# 17/18 month growth spurt/sleep regression?



## Ozzieshunni

Is there one at this age? Alex just learned to say "Hiya" and he says it ALL the time. His sleep has gone a bit to pot. He did just get over a cold as well. Anyone else experience something similar?


----------



## Jade--x

My LO is 17 months he seems to have started waking in the night for some reason, I'm not sure whether it's a regression or if there's a reason he's waking up..Usually if I get him a small drink of water he'll go straight back to sleep. He's not long got over hand foot and mouth though that he was really poorly with and waking up all night every night so maybe he's just got himself out of his routine a little I've no idea :shrug: I'm just hoping it gets better my 3 year old still wakes me up in the night too :dohh: x


----------



## A43

Im hopefully coming to the end of this... Its been a month.. Does coincide with a growth and development spurt! X


----------



## XJessicaX

yes, we had 3 or 4 days of nightly wakings around 16/17 months when LO's speech suddenly exploded and she went from saying 15 or so words to about 50. Usually a 3am waking where she would just start talking and it was very difficult to settle her as she would just be looking around the room and saying "look LOOK, duck! a CAR, the bus...LOOK, butterfly BUTTERFLY, oh noooo, oh dear, dada, look, meow! yay!!!"

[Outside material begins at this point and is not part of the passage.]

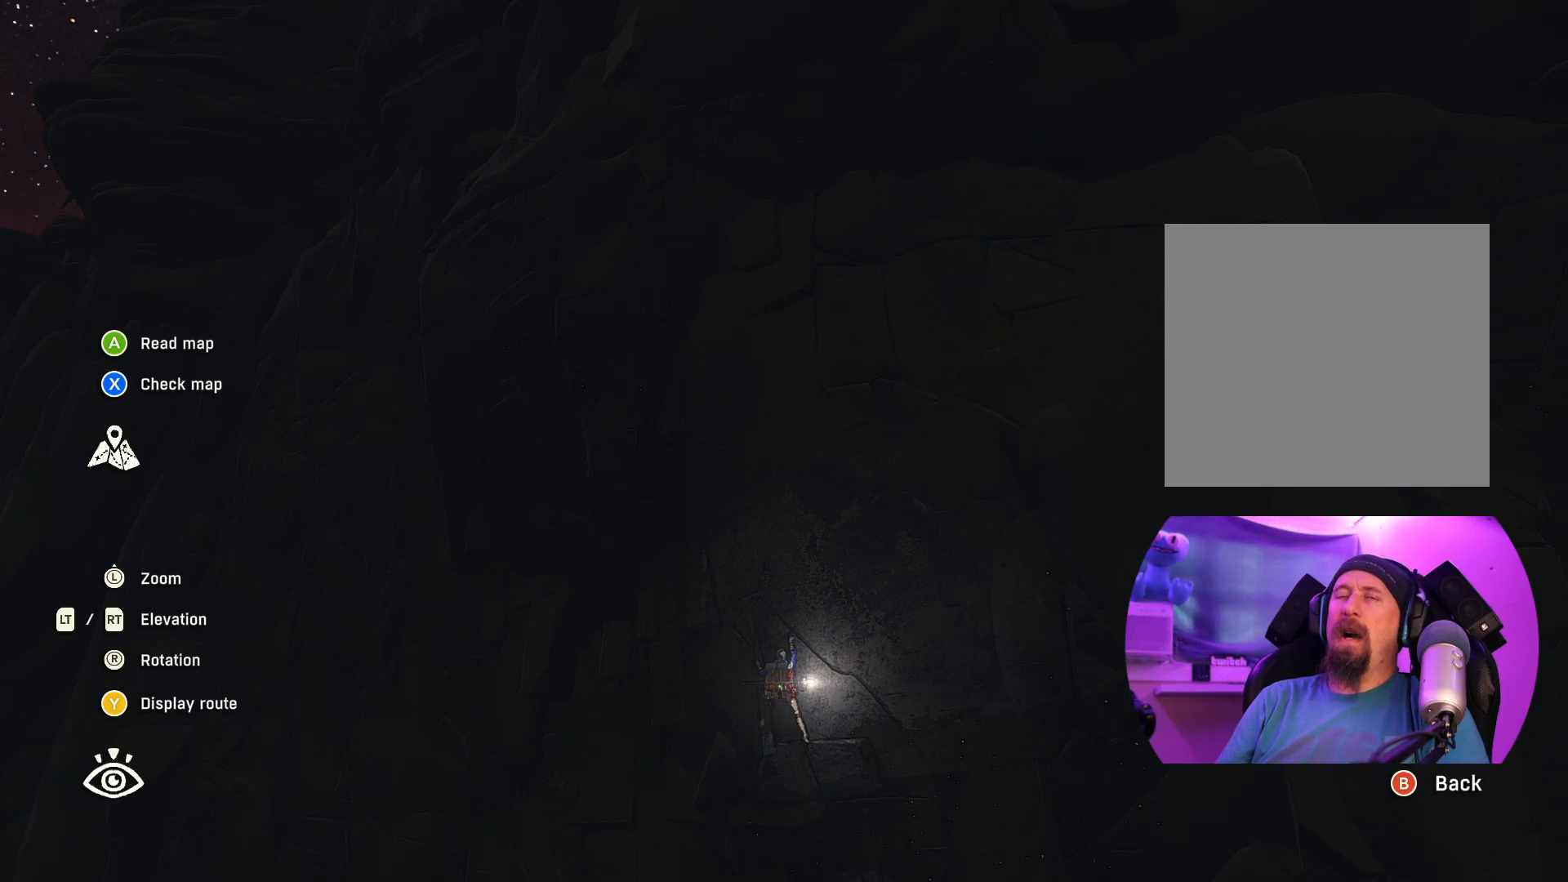
{"buttons": [], "left_stick": "center", "right_stick": "center", "events": []}
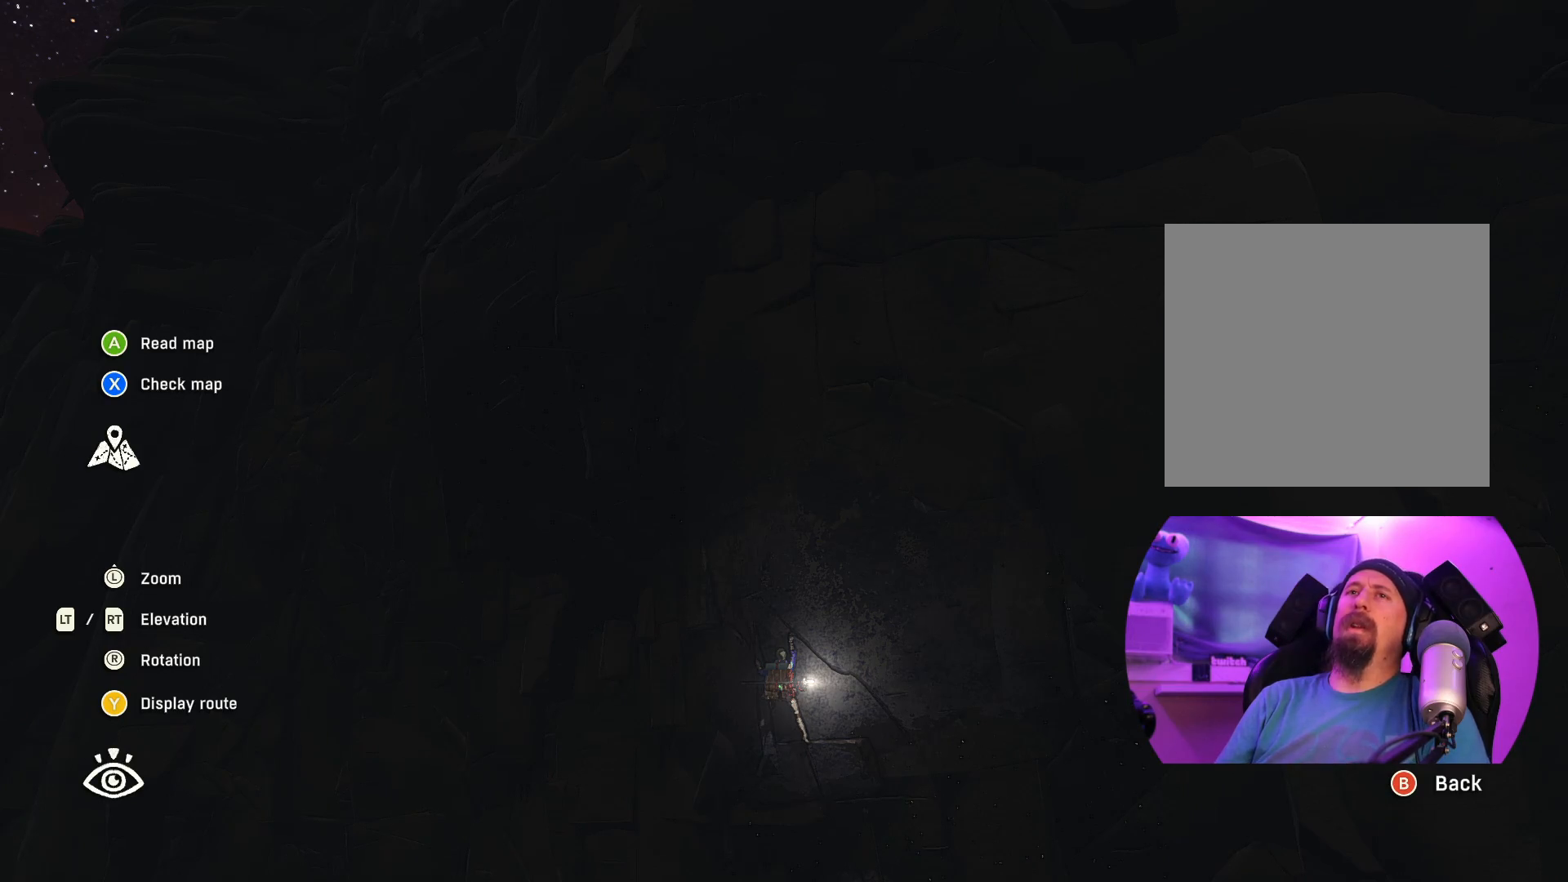
{"buttons": [], "left_stick": "center", "right_stick": "right", "events": [[217, "right_stick", "right"]]}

She sounded nuts but it was amusing!


----------



## Cattia

I started a thread about this just the other day. We have been going through this with George. He is 18 months and has increased his vocabulary from 30 words to about 70 in the past three weeks. He has been awake for hours in the night talking and talking and wants us to sit with him. We have had two nights in a row now where he has slept through so I am hoping we're coming to the end of it.


----------



## CarlyP

Yep! DD started not sttn around this age and is still like it.

She has a cough at the minute which is keeping her up but she usually sleeps through on a normal week about twice a week, I am exhausted!!!


----------



## Ozzieshunni

He was fine sleeping last night, but damn if it wasn't hard getting him to go to sleep (we ended up asleep around midnight). His loose routine has gone to pot as well, lol. I suppose it's just another thing to ride out.


----------



## mommyof3co

Thankfully Preston is sleeping really well right now (almost 18mo). But the things you mentioned definitely could be causing issues..having just been sick and learning new things. Hope it gets better soon!!!


----------



## RebeccaG

Omg ozzieshunni!! My son has learnt hiya and also seems to have gone from sleeping so well to terrible! 
I had thought it was teething, nightmares or he had mmr jab couple of weeks ago and also has a cold and burnt his thumb ( woah long list!) but perhaps it's more developmental?! He is coming out with lots of words at the moment and pointing at things or bring me things saying 'this?' 
Just hoping it passes soon as I've got too used to a goodnight sleep. Last night we were up 4 times.


----------